Before the Raiders game, I had planned to do a full statistical round up of the Falcons during the Bye week. Unfortunately, after watching the Raiders game it became pretty clear to me that the Falcons (especially the offense) were going to play down to their opposition and I didn’t feel like putting in the time to dig through the data when I wasn’t sure which version of the team would show up week to week. Well as luck would have it, I happened to be free today and the nerd that I am, I went digging into the stat mines at pro-football reference. And I’ve come up with some tasty nuggets. So, I will post a few articles whenever I can find time over the next few days. I probably will also post an analysis of the Eagles around midweek but Im going to cut down on the number of these types of statistical analyses of opponents I post.
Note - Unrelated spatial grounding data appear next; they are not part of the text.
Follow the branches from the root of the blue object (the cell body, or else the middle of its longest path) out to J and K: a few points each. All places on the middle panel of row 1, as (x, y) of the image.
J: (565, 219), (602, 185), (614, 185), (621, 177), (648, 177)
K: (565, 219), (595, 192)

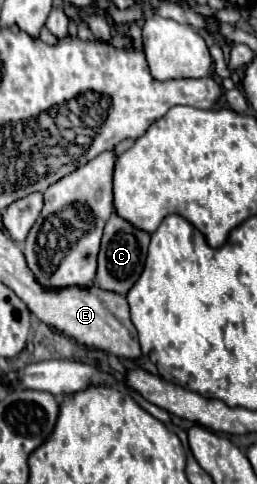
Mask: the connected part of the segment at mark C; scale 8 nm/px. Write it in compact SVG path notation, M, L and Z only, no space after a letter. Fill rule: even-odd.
M113 214L105 226L101 252L99 252L99 268L97 268L97 286L105 288L107 292L117 292L125 296L133 284L139 280L145 258L147 258L147 246L149 246L149 234L133 228L129 222L121 220L117 214Z

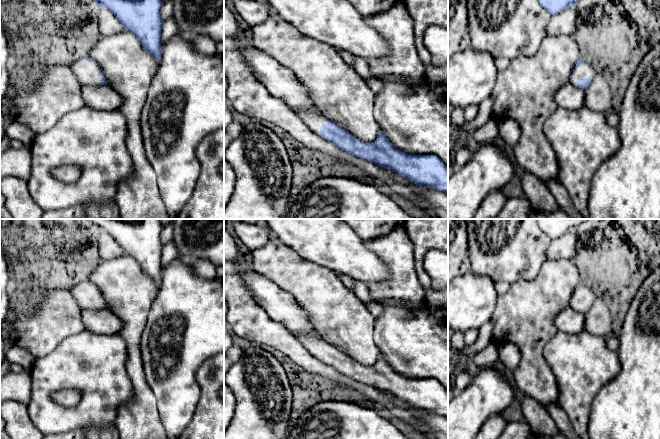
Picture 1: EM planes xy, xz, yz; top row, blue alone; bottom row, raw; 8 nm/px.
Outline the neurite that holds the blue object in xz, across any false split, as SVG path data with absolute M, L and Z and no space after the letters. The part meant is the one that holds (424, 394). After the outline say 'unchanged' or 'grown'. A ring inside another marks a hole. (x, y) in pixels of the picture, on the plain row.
M295 335L321 362L355 381L385 391L414 408L448 418L448 392L436 379L411 379L397 373L380 357L372 367L364 367L336 347L314 335Z; grown

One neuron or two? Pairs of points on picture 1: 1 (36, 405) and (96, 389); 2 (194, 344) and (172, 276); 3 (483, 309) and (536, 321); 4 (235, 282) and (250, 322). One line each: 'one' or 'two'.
1: one
2: one
3: two
4: one

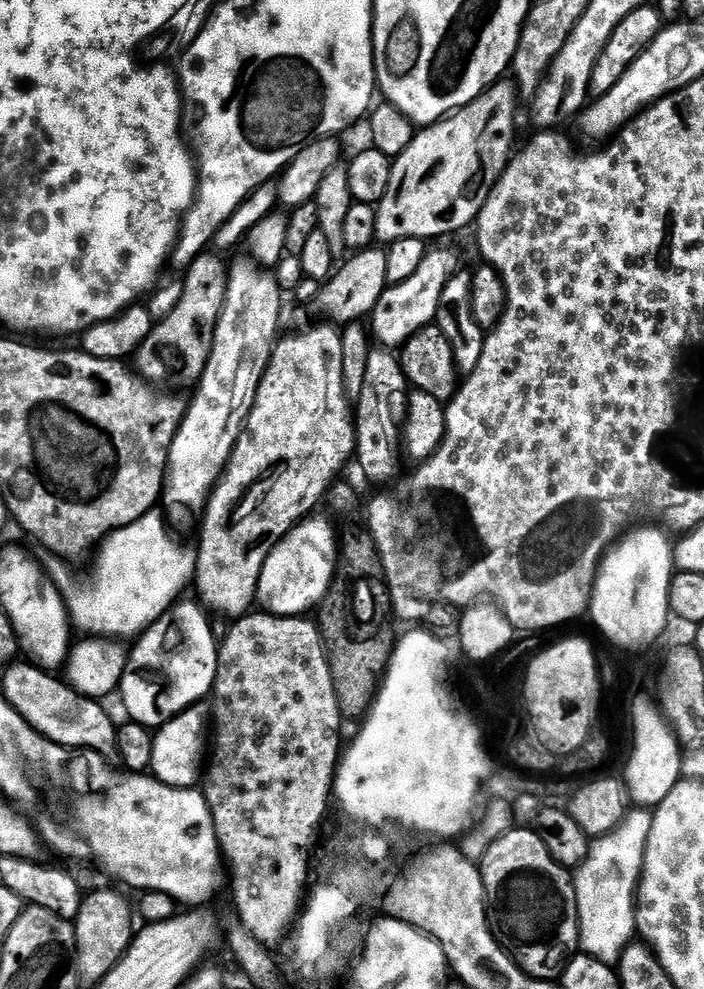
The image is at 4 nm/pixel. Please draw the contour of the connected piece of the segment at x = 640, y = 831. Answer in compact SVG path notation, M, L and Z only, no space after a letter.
M632 810L625 816L615 830L604 836L597 836L588 845L586 858L574 872L576 899L574 901L575 919L580 924L580 944L585 953L598 962L619 965L620 956L633 943L636 930L636 893L640 882L640 874L644 871L644 855L646 842L650 838L652 812L648 810Z

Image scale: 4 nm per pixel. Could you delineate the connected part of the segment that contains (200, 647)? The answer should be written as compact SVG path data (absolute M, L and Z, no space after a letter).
M177 603L155 624L145 628L136 649L132 648L118 696L124 699L127 719L159 730L213 691L218 670L218 640L212 637L209 617L199 603Z

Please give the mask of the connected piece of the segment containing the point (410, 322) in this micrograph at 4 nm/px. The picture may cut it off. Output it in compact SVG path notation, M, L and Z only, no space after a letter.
M429 250L422 258L422 266L414 270L410 278L401 284L393 284L385 288L382 298L370 313L370 332L373 337L381 340L383 347L388 350L403 349L411 336L429 327L436 319L436 311L442 298L442 290L448 285L448 280L454 274L452 260L446 252Z

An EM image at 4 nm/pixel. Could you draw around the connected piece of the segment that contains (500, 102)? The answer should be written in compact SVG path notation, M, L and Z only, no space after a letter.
M501 78L495 84L489 86L478 98L474 98L474 102L470 102L465 108L459 108L457 112L444 117L443 120L436 121L434 124L421 127L417 131L415 138L410 142L410 146L406 146L406 150L402 150L402 154L392 160L390 186L386 186L386 194L376 208L377 239L382 242L391 242L402 238L418 238L428 242L431 241L431 236L448 236L451 232L462 231L467 224L469 227L479 216L482 206L488 201L488 195L496 187L496 181L500 179L500 173L503 172L508 165L510 157L513 155L514 147L512 148L512 143L516 140L516 103L520 99L522 99L522 96L518 91L517 85L512 80L511 82L508 81L508 78Z

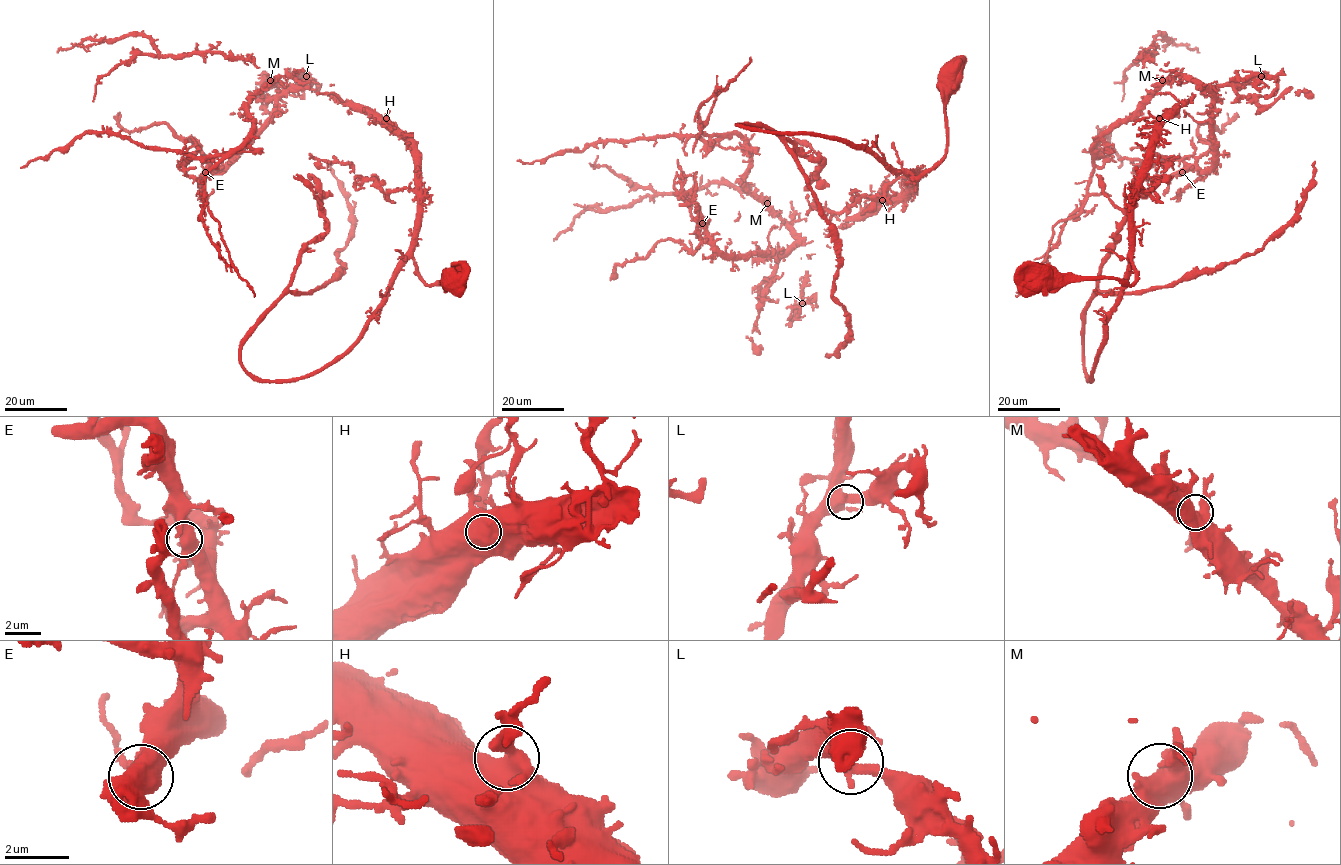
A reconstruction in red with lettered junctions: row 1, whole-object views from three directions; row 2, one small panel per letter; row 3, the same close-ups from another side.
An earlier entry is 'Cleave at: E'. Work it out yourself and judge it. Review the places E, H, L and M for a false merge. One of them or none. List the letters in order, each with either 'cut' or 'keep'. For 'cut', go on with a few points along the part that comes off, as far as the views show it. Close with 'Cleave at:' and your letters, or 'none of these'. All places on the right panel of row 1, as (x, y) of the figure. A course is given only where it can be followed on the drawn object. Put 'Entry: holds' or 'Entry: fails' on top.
Entry: fails
E: keep
H: keep
L: keep
M: keep
Cleave at: none of these

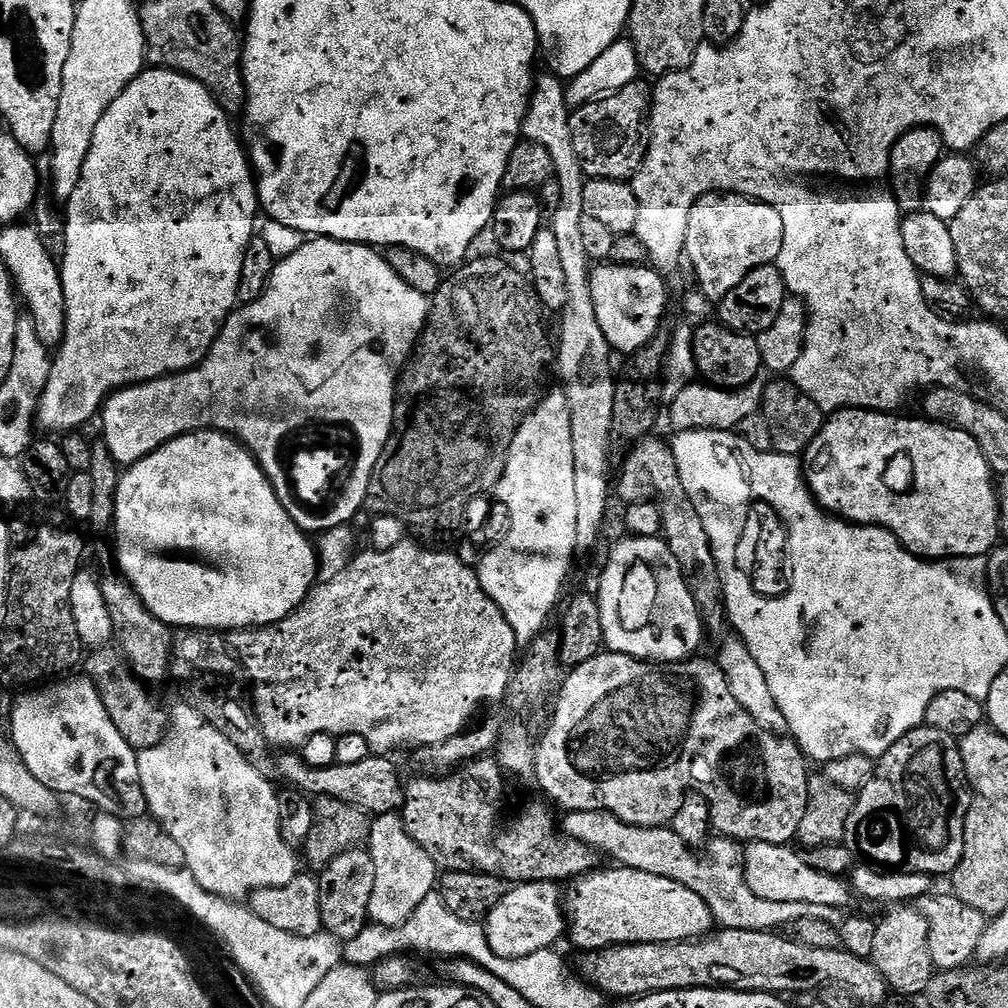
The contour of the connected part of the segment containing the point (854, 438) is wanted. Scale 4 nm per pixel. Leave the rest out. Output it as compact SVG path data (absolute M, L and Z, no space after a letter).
M842 408L825 419L822 430L814 442L802 453L802 467L804 478L808 481L808 489L812 497L820 504L825 512L847 520L849 524L872 524L876 528L884 528L893 532L900 540L900 545L908 552L919 556L922 560L961 560L967 556L987 557L993 548L997 547L998 538L1001 539L1000 530L1000 497L997 485L992 484L994 473L988 459L982 454L978 442L966 434L966 430L952 428L935 420L919 418L920 420L907 420L904 414L889 414L887 412L874 412L871 408Z

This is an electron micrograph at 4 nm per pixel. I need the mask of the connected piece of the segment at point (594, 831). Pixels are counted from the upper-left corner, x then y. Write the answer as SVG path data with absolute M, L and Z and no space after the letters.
M603 810L569 812L563 818L562 832L567 839L590 846L601 857L609 856L612 859L609 861L625 868L646 870L646 874L658 874L658 878L682 882L686 890L694 890L694 894L698 894L698 898L710 906L713 921L724 928L771 932L783 929L785 924L798 918L814 918L818 922L830 922L837 926L846 919L845 913L839 908L814 906L806 902L766 902L766 898L758 898L744 877L741 845L731 838L713 839L706 848L708 856L700 856L704 854L689 848L668 826L639 828Z

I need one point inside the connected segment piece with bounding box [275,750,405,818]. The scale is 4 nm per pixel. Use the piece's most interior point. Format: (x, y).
(373, 786)

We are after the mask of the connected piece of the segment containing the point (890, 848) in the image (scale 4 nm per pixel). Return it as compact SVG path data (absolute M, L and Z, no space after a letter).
M927 726L915 728L907 732L902 738L898 738L898 742L894 742L894 746L890 746L890 750L886 750L883 756L875 761L870 782L866 782L866 786L860 789L858 795L855 797L852 805L852 813L848 819L848 828L844 832L843 843L859 853L863 859L865 856L865 858L868 859L865 861L867 861L869 865L875 866L881 870L921 872L933 878L939 878L939 876L944 876L944 878L951 877L952 871L958 866L958 862L962 862L964 827L966 826L966 814L972 805L972 797L972 789L968 787L966 766L962 762L959 739L950 734L942 734L942 730L934 730Z

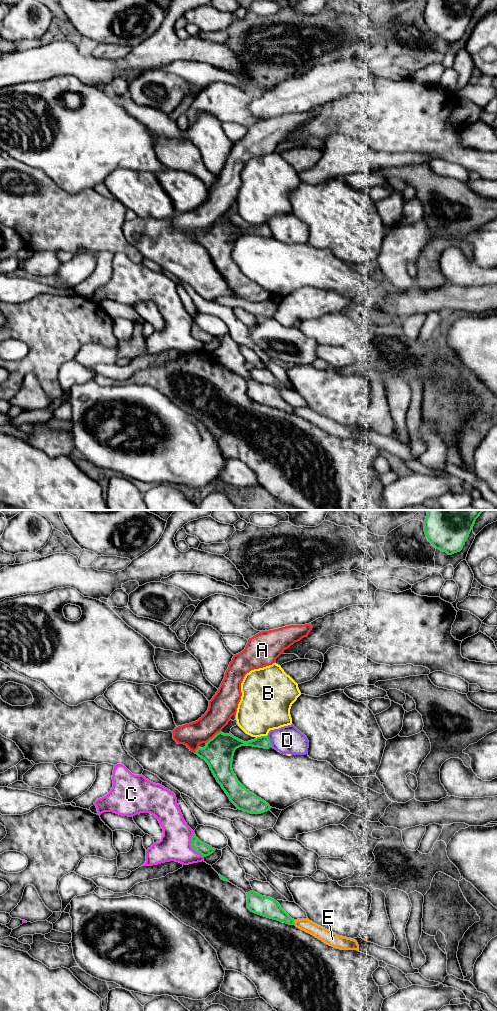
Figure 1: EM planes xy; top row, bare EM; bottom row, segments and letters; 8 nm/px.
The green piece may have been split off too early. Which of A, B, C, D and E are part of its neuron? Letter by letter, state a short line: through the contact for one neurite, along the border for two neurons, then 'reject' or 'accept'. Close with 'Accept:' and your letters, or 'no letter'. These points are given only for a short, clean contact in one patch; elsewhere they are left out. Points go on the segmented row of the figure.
A: reject
B: reject
C: reject
D: xy (267, 735), (272, 746) | reject
E: reject
Accept: no letter

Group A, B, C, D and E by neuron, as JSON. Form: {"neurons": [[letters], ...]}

For those of you who don’t like reading about stats or looking at a bunch of number, the cliff notes version is this. This team will go as far the offense carries it and the offense will go as far as the offensive line can keep Matty Snowballs upright. On the defense, we have two big issues: lack of talent on the Dline (shocking, right) and horrible, horrible tackling. Fix those and we are good.
Falcons Run/Pass Ratio
As a first installment, we will look at how the Falcons offense has changed this year and if that is a good thing. We have gone from an offense that ran to setup the pass (55% of the plays on 1st down were runs in ’10 and ‘11) to an offense which passes to setup the run (run plays down to 41% on 1st down). This is one of the reasons a reduction in the efficiency of the running game should not be a great cause for concern. As long as the passing game is humming along, the offense will be fine. We just need to make sure not to tilt the pass-run ratio too far even when the run game is not being very productive. A 60-40 ratio on first down is an excellent ratio to keep the defense on their toes while maximizing offensive production.
Another aspect of the Falcons offense helping the slumping (slumped?) run game is that they want to pass the ball in the first half to build a lead and run the ball in the second half to keep the lead. Falcons are running 53.4% of the time in the second half when they have a lead and an astonishing 77.1% of the time in the 4th quarter when they have a lead. The beauty of this strategy, as you all probably realize, is that Turner is devastating against tired defenses, late in the game. While he has averaged a paltry 3.8 yards per carry in general, in the second half when the Falcons are playing with a lead, he is averaging 5.85 yards per attempt. In the 4th quarter that number goes up even further to 8.53 yards per attempt. I should add a cautionary note that these number are based on small sample sizes and against somewhat mediocre run defenses that we have faced so far. Don’t expect Turner to average more than 8 yards per carry against better run defenses we will see. However, I do believe that he can outperform his overall average and pound the ball successfully in the second half.